CORROSION / EROSION:
This problem is common when wastes being combusted contain acidic components or when burners / furnaces are designed with swirling flow (for high intensity operation.)
Acid Dew Point: Waste containing acidic components form combustion products which are corrosive when combined with water. Methyl Chloride contains chlorine, which forms HCl. When cooled to 120 - 150oF, the water vapor / HCl mixture in the flue gas condenses. Corrosion of refractory or vessel shell material results. Sulfur compounds burn to form SO2 and SO3 (usually 3 to 10% ends up as SO3). The SO3 combines with water vapor when flue gas cools to the dew point temperature - often between 200 and 400o F, condensing to form H2SO4. Dewpoint problems often occur at the furnace shell when the refractory / rainshield system allow a low shell temperature.
Refractory linings are relatively porous. Flue gas components penetrate to the steel shell. If the shell temperature is below the acid dewpoint of the gas, condensation will occur.

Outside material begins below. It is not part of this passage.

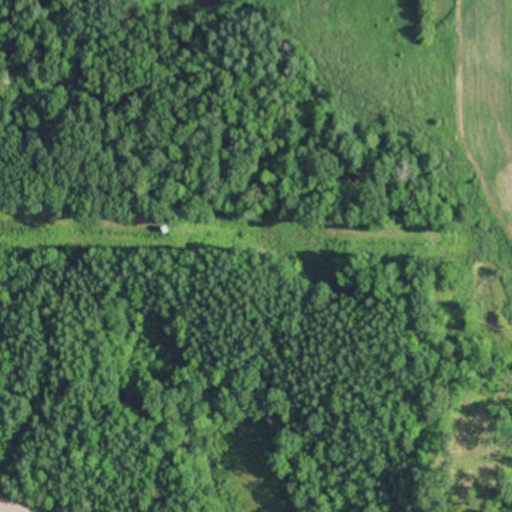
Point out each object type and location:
road: (1, 511)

Other problem areas are any heat recovery system (air preheater) or particle removal system (baghouse) where large surface areas and reduced flue gas temperature are required. Adding heat tracing and/or external insulation may prevent the condensation.
Source of problem: Acidic flue gas is inadvertently cooled below dewpoint temperature or the materials of construction were not properly selected for the resulting acid contact.
Thermal Shock: Rapid temperature changes can cause localized stresses in refractory materials as the areas more easily heated or cooled expand or contract faster than the rest of the material. The resulting stresses overcome the molecular bonds holding the material together and pieces "spall" off. Commonly happens when a furnace is started or shutdown too quickly (see refractory guidelines in this website). Thermal shock can also be caused by spraying liquid water directly on hot refractory - usually caused by poor atomization of aqueous wastes or water quench streams. Corrosion or heat damage to water spray gun tips is a common cause.
Source of problem: Heating or cooling refractory too fast relative to its strength.
Particulate "Scrubbing": Any material can be eroded by a harder material. If ash or refractory particles strike refractory or vessel shell material, some "sanding" can take place. Excessive contact can remove enough of the base material to cause equipment failure. This is most common where waste gas with entrained particulate enters a furnace or where burner / furnace swirl is maintained using an exit choke ring.
Source of problem: Construction of the equipment of materials which are not sufficiently erosion resistant, given the waste composition. Alternately, equipment design which traps particles and "recycles" them across a refractory surface.